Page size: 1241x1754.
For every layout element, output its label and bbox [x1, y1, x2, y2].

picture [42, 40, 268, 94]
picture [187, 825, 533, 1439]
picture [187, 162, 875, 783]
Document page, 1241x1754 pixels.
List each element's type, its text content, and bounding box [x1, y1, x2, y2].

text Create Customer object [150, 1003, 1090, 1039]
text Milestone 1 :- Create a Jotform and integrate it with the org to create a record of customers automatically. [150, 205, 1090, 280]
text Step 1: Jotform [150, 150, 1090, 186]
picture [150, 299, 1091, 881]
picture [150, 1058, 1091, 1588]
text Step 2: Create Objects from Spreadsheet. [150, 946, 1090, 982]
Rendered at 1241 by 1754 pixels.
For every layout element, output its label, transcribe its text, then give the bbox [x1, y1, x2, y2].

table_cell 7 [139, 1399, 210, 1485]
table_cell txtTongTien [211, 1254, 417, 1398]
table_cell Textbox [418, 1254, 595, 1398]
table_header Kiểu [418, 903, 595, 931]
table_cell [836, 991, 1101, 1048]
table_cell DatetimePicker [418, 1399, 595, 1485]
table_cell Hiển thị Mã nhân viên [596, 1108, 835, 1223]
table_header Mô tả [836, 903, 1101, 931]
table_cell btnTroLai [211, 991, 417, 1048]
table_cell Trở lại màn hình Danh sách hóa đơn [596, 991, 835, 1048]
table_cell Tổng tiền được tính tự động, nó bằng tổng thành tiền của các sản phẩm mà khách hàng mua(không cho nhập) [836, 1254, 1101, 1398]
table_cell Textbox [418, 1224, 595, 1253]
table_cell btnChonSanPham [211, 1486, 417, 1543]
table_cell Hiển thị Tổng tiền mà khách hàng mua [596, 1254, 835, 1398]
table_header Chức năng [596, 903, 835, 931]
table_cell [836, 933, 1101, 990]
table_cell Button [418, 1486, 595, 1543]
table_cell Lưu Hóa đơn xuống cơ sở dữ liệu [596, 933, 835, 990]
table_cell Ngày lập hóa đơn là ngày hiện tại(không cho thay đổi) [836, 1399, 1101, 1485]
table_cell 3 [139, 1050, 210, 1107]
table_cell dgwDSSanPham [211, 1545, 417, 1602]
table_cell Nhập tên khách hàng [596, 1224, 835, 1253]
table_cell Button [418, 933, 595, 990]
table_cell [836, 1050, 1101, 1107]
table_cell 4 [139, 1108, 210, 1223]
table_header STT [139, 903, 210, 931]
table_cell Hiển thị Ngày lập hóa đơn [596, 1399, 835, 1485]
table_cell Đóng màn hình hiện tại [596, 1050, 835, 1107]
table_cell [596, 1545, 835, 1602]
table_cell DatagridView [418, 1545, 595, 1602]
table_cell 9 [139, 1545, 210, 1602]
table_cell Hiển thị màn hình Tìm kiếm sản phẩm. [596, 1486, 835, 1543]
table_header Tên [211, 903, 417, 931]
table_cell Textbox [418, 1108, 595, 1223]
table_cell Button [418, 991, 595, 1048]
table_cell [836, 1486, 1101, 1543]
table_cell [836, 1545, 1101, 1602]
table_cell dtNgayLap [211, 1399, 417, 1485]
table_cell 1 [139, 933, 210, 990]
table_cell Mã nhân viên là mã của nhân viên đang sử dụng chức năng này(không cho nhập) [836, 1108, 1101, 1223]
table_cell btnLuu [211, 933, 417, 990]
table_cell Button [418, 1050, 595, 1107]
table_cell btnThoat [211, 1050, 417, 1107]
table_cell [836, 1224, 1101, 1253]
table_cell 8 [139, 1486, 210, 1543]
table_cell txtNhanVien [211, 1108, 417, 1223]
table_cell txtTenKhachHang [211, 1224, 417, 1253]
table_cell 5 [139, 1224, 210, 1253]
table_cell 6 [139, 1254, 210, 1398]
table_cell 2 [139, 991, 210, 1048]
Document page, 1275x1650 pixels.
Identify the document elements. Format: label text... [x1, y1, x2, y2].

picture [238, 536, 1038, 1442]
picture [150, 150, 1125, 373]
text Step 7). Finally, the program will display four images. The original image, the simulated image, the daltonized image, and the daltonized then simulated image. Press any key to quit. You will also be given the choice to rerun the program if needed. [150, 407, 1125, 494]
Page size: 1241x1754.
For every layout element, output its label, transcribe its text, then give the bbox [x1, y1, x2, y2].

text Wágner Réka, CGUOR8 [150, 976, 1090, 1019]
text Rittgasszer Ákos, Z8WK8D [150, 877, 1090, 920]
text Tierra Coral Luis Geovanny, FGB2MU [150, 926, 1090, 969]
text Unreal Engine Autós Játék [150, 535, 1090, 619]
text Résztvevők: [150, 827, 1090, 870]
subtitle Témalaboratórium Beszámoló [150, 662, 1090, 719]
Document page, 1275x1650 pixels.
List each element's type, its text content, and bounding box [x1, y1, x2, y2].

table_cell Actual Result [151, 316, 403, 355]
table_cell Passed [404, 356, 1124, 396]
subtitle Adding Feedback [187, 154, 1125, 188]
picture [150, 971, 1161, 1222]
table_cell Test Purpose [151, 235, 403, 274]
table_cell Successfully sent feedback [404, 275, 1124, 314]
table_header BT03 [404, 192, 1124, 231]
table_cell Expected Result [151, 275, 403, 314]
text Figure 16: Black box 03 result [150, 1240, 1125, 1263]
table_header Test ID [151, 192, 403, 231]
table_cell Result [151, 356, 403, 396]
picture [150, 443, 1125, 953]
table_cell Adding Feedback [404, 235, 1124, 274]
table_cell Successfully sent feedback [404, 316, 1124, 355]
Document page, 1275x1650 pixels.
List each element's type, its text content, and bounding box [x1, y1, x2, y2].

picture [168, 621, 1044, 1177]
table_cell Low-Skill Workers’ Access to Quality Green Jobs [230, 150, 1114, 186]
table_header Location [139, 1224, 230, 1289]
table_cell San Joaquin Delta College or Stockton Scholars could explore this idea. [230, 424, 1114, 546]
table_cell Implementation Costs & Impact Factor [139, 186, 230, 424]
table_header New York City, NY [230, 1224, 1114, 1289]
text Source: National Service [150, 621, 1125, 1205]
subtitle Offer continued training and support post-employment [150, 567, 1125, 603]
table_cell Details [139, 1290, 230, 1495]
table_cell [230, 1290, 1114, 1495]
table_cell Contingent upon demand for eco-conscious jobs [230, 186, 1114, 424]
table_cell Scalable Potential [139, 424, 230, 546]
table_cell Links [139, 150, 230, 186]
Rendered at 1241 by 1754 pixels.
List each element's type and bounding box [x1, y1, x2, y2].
————————
Problem details:
Please transcribe the records above in full, keeping every word.

Task response:
Page size: 1241x1754.
For every layout element, output its label and bbox [x1, y1, x2, y2].

picture [42, 40, 268, 94]
picture [187, 825, 533, 1439]
picture [187, 162, 875, 783]
Document page, 1241x1754 pixels.
List each element's type, its text content, and bounding box [x1, y1, x2, y2].

text Create Customer object [150, 1003, 1090, 1039]
text Milestone 1 :- Create a Jotform and integrate it with the org to create a record of customers automatically. [150, 205, 1090, 280]
text Step 1: Jotform [150, 150, 1090, 186]
picture [150, 299, 1091, 881]
picture [150, 1058, 1091, 1588]
text Step 2: Create Objects from Spreadsheet. [150, 946, 1090, 982]
Rendered at 1241 by 1754 pixels.
For every layout element, output its label, transcribe its text, then give the bbox [x1, y1, x2, y2].

table_cell 7 [139, 1399, 210, 1485]
table_cell txtTongTien [211, 1254, 417, 1398]
table_cell Textbox [418, 1254, 595, 1398]
table_header Kiểu [418, 903, 595, 931]
table_cell [836, 991, 1101, 1048]
table_cell DatetimePicker [418, 1399, 595, 1485]
table_cell Hiển thị Mã nhân viên [596, 1108, 835, 1223]
table_header Mô tả [836, 903, 1101, 931]
table_cell btnTroLai [211, 991, 417, 1048]
table_cell Trở lại màn hình Danh sách hóa đơn [596, 991, 835, 1048]
table_cell Tổng tiền được tính tự động, nó bằng tổng thành tiền của các sản phẩm mà khách hàng mua(không cho nhập) [836, 1254, 1101, 1398]
table_cell Textbox [418, 1224, 595, 1253]
table_cell btnChonSanPham [211, 1486, 417, 1543]
table_cell Hiển thị Tổng tiền mà khách hàng mua [596, 1254, 835, 1398]
table_header Chức năng [596, 903, 835, 931]
table_cell [836, 933, 1101, 990]
table_cell Button [418, 1486, 595, 1543]
table_cell Lưu Hóa đơn xuống cơ sở dữ liệu [596, 933, 835, 990]
table_cell Ngày lập hóa đơn là ngày hiện tại(không cho thay đổi) [836, 1399, 1101, 1485]
table_cell 3 [139, 1050, 210, 1107]
table_cell dgwDSSanPham [211, 1545, 417, 1602]
table_cell Nhập tên khách hàng [596, 1224, 835, 1253]
table_cell Button [418, 933, 595, 990]
table_cell [836, 1050, 1101, 1107]
table_cell 4 [139, 1108, 210, 1223]
table_header STT [139, 903, 210, 931]
table_cell Hiển thị Ngày lập hóa đơn [596, 1399, 835, 1485]
table_cell Đóng màn hình hiện tại [596, 1050, 835, 1107]
table_cell [596, 1545, 835, 1602]
table_cell DatagridView [418, 1545, 595, 1602]
table_cell 9 [139, 1545, 210, 1602]
table_cell Hiển thị màn hình Tìm kiếm sản phẩm. [596, 1486, 835, 1543]
table_header Tên [211, 903, 417, 931]
table_cell Textbox [418, 1108, 595, 1223]
table_cell Button [418, 991, 595, 1048]
table_cell [836, 1486, 1101, 1543]
table_cell [836, 1545, 1101, 1602]
table_cell dtNgayLap [211, 1399, 417, 1485]
table_cell 1 [139, 933, 210, 990]
table_cell Mã nhân viên là mã của nhân viên đang sử dụng chức năng này(không cho nhập) [836, 1108, 1101, 1223]
table_cell btnLuu [211, 933, 417, 990]
table_cell Button [418, 1050, 595, 1107]
table_cell btnThoat [211, 1050, 417, 1107]
table_cell [836, 1224, 1101, 1253]
table_cell 8 [139, 1486, 210, 1543]
table_cell txtNhanVien [211, 1108, 417, 1223]
table_cell txtTenKhachHang [211, 1224, 417, 1253]
table_cell 5 [139, 1224, 210, 1253]
table_cell 6 [139, 1254, 210, 1398]
table_cell 2 [139, 991, 210, 1048]
Document page, 1275x1650 pixels.
Identify the document elements. Format: label text... [x1, y1, x2, y2].

picture [238, 536, 1038, 1442]
picture [150, 150, 1125, 373]
text Step 7). Finally, the program will display four images. The original image, the simulated image, the daltonized image, and the daltonized then simulated image. Press any key to quit. You will also be given the choice to rerun the program if needed. [150, 407, 1125, 494]
Page size: 1241x1754.
For every layout element, output its label, transcribe its text, then give the bbox [x1, y1, x2, y2].

text Wágner Réka, CGUOR8 [150, 976, 1090, 1019]
text Rittgasszer Ákos, Z8WK8D [150, 877, 1090, 920]
text Tierra Coral Luis Geovanny, FGB2MU [150, 926, 1090, 969]
text Unreal Engine Autós Játék [150, 535, 1090, 619]
text Résztvevők: [150, 827, 1090, 870]
subtitle Témalaboratórium Beszámoló [150, 662, 1090, 719]
Document page, 1275x1650 pixels.
List each element's type, its text content, and bounding box [x1, y1, x2, y2].

table_cell Actual Result [151, 316, 403, 355]
table_cell Passed [404, 356, 1124, 396]
subtitle Adding Feedback [187, 154, 1125, 188]
picture [150, 971, 1161, 1222]
table_cell Test Purpose [151, 235, 403, 274]
table_cell Successfully sent feedback [404, 275, 1124, 314]
table_header BT03 [404, 192, 1124, 231]
table_cell Expected Result [151, 275, 403, 314]
text Figure 16: Black box 03 result [150, 1240, 1125, 1263]
table_header Test ID [151, 192, 403, 231]
table_cell Result [151, 356, 403, 396]
picture [150, 443, 1125, 953]
table_cell Adding Feedback [404, 235, 1124, 274]
table_cell Successfully sent feedback [404, 316, 1124, 355]
Document page, 1275x1650 pixels.
List each element's type, its text content, and bounding box [x1, y1, x2, y2].

picture [168, 621, 1044, 1177]
table_cell Low-Skill Workers’ Access to Quality Green Jobs [230, 150, 1114, 186]
table_header Location [139, 1224, 230, 1289]
table_cell San Joaquin Delta College or Stockton Scholars could explore this idea. [230, 424, 1114, 546]
table_cell Implementation Costs & Impact Factor [139, 186, 230, 424]
table_header New York City, NY [230, 1224, 1114, 1289]
text Source: National Service [150, 621, 1125, 1205]
subtitle Offer continued training and support post-employment [150, 567, 1125, 603]
table_cell Details [139, 1290, 230, 1495]
table_cell [230, 1290, 1114, 1495]
table_cell Contingent upon demand for eco-conscious jobs [230, 186, 1114, 424]
table_cell Scalable Potential [139, 424, 230, 546]
table_cell Links [139, 150, 230, 186]
Rendered at 1241 by 1754 pixels.
List each element's type and bounding box [x1, y1, x2, y2].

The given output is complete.